Common challenges faced by female addicts include:
- Maintaining close relationships with people who are still drinking and using (spouses/partners, boyfriends/girlfriends, regular sexual hookups, etc.)
- Avoiding close relationships with women, especially when men are around
- A history of sexual relationships where alcohol/drugs and sex have been the primary bond
- Using alcohol or drugs to tolerate neglectful and/or abusive relationships
- Inability to enjoy sexual intimacy without the concurrent use of alcohol or drugs
- Making relationships a greater priority than sobriety (including meaningful and supportive friendships with sober women)
- Drinking or using to please an addicted partner
- A history of having sex or relationships with people primarily because they supply alcohol or drugs
- A lack of direction and insight related to the adult manifestations of early emotional, physical, and/or sexual abuse
In recent years it has become increasingly clear, as I work to evolve both substance abuse and intimacy disorders treatment, that many addicts of both genders consistently abuse substances (or engage in other addictions) in conjunction with and/or in reaction to problems with adult intimacy and sexuality. Furthermore, when these individuals fuse substance abuse with sexual/romantic activity, each behavior can reinforce the other, creating over time a paired trigger toward the formation of addiction and/or addiction relapse.

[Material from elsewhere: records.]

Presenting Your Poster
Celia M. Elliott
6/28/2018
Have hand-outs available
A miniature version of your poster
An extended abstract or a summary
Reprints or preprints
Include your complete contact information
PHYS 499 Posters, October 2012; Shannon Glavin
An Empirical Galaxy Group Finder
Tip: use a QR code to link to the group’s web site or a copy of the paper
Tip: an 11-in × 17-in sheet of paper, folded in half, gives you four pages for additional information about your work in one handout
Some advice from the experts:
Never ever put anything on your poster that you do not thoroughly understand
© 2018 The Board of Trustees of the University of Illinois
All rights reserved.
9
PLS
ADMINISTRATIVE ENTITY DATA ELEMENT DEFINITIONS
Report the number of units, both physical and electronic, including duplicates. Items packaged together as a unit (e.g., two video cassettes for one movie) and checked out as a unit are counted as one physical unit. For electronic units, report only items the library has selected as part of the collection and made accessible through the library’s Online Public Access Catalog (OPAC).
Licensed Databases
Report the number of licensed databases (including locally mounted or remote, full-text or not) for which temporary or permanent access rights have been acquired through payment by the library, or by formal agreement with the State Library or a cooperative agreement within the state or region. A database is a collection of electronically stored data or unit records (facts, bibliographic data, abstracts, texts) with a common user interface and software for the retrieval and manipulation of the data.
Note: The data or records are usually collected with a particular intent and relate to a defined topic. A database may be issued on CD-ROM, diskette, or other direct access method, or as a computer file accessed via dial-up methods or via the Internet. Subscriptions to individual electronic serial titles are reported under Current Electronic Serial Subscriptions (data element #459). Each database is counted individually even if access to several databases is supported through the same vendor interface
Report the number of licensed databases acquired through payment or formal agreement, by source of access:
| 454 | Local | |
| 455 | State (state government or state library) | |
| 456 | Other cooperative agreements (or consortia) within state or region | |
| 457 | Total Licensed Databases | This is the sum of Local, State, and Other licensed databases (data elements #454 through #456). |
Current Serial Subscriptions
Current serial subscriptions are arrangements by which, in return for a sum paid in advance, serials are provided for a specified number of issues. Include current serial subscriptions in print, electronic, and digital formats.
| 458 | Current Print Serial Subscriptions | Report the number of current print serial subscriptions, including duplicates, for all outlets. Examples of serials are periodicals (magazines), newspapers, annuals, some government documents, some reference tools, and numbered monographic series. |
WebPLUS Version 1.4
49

Either way, I have found that treating the addict’s substance abuse issues without also addressing his or her adult sexual and romantic behaviors often leaves the addict vulnerable to relapse. In other words, if treatment doesn’t address both the substance abuse and the client’s adult intimacy issues, then the client may not fully heal.
As of now, there are very few treatment facilities for women that address this linking of substance abuse and sex/relationships. One is The Ranch, located in Nunnelly, TN, where treatment typically focuses on trauma and relationship disorders (and the ways in which they relate to addiction). The other facility, addressing the link more directly, is the Substance Abuse and Intimacy Disorders Program at Right Step, DFW. What these two programs provide that most other rehab facilities don’t is a conscious recognition of the connection between substance abuse and sex/relationship/intimacy issues. Beyond that, the treatment parallels that of effective addiction treatment in general (both substance and behavioral).
Most of the clients at the Substance Abuse and Intimacy Disorders Program, like Amy in the example above, have spent a great deal of time and money trying to get chemically sober, only to relapse thanks to their unaddressed intimacy issues. Many have lost hope of ever achieving any sort of lasting sobriety or happiness. The good news is that once they enter the SAID program and become fully educated about the dual nature of their problem, hope is typically renewed.
These women seem to understand intuitively that by recognizing and treating the full nature of their addiction—including the sex, relationship, and intimacy elements—they finally have a chance at real recovery. Simply put, addressing substance abuse and sexual/romantic behaviors simultaneously is the best (perhaps the only) way to help these women gain much-needed insight into the entire spectrum of their addictive behavior patterns, identifying triggers for relapse and developing the comprehensive range of healthy coping mechanisms needed for lasting sobriety. When treated in this way, these women are finally offered the best available opportunity to both develop and maintain a rewarding, emotionally healthy, drug-free life.